Filter the entries and keep only the lines where the string "Table" appears.

RECORDED DATA:
# # #

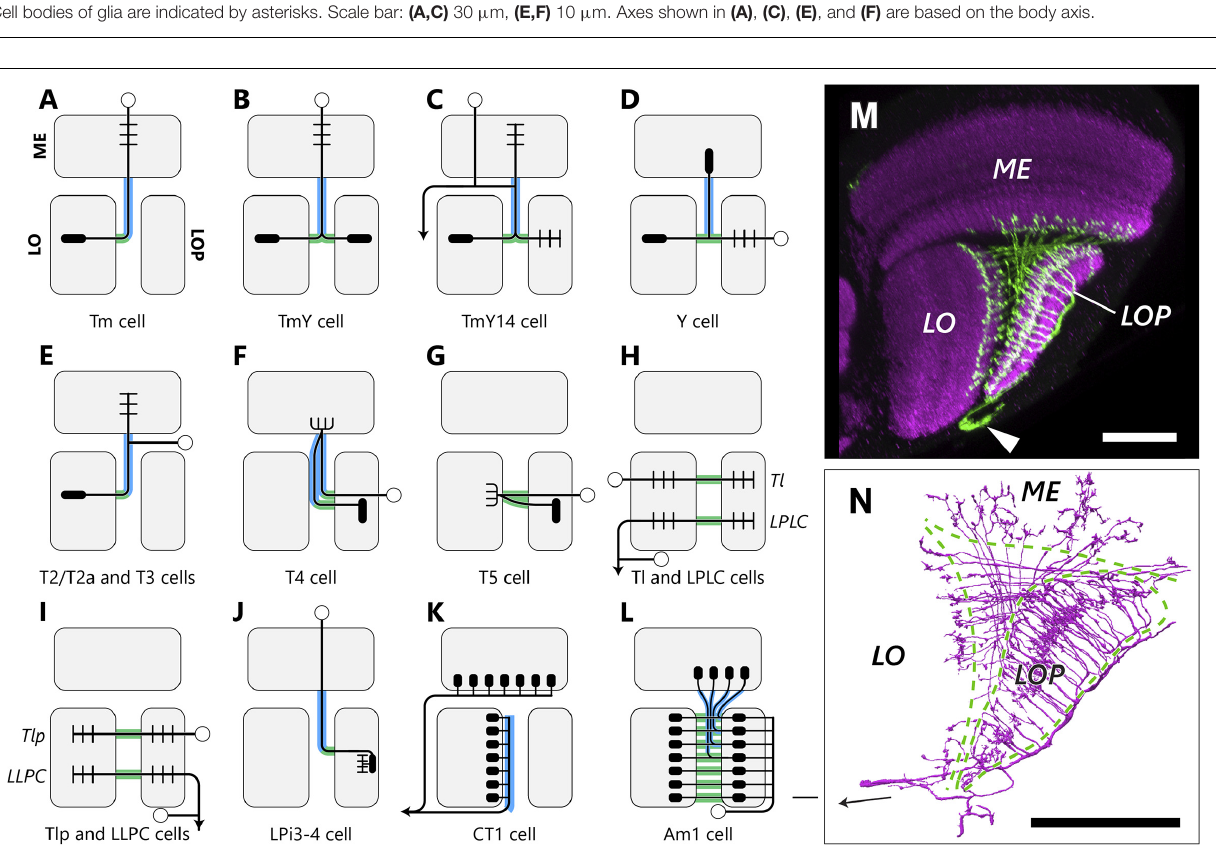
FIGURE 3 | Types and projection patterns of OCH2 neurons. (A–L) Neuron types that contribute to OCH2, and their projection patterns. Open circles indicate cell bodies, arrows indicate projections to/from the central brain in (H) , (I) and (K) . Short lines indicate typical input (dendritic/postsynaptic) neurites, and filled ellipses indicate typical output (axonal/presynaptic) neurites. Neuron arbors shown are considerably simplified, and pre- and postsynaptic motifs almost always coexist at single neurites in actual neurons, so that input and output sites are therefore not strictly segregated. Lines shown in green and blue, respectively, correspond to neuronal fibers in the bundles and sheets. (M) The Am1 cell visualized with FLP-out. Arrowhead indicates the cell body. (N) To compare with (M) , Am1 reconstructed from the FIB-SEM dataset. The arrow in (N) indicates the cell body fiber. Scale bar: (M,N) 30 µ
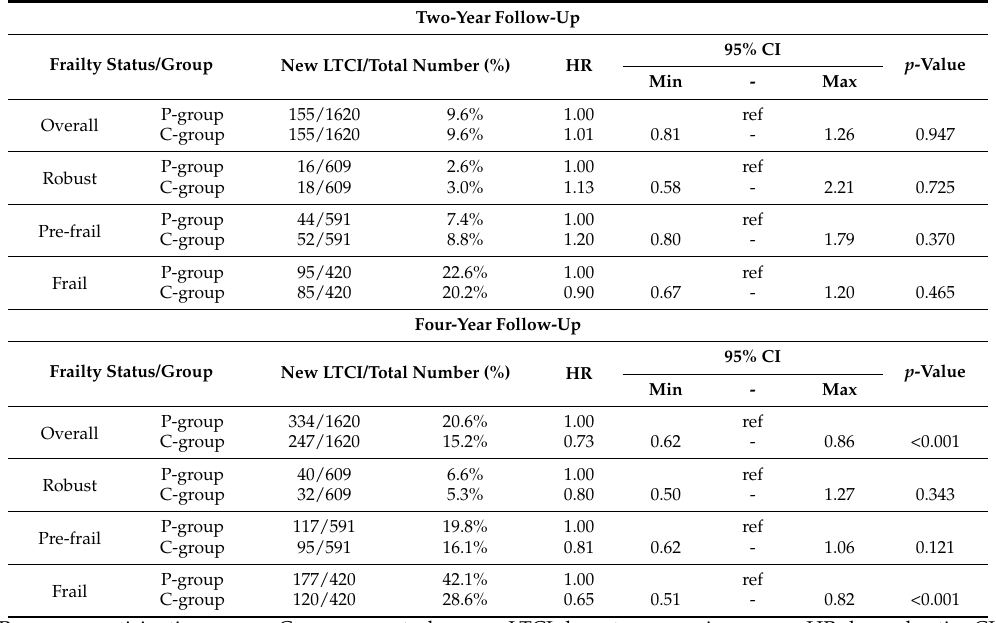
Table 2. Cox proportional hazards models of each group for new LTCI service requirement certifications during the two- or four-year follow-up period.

# # #

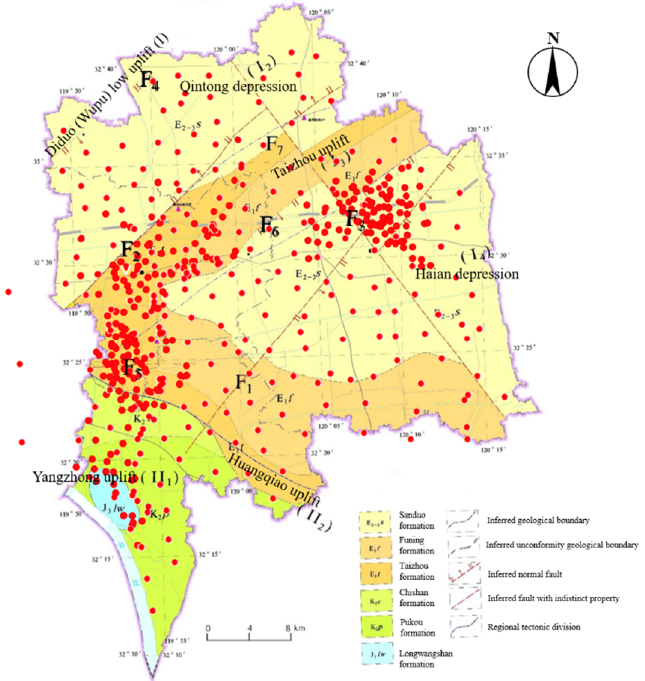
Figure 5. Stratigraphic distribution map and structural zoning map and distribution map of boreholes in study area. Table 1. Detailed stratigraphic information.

# # #

REPLY:
Table 2. Cox proportional hazards models of each group for new LTCI service requirement certifications during the two- or four-year follow-up period.
Figure 5. Stratigraphic distribution map and structural zoning map and distribution map of boreholes in study area. Table 1. Detailed stratigraphic information.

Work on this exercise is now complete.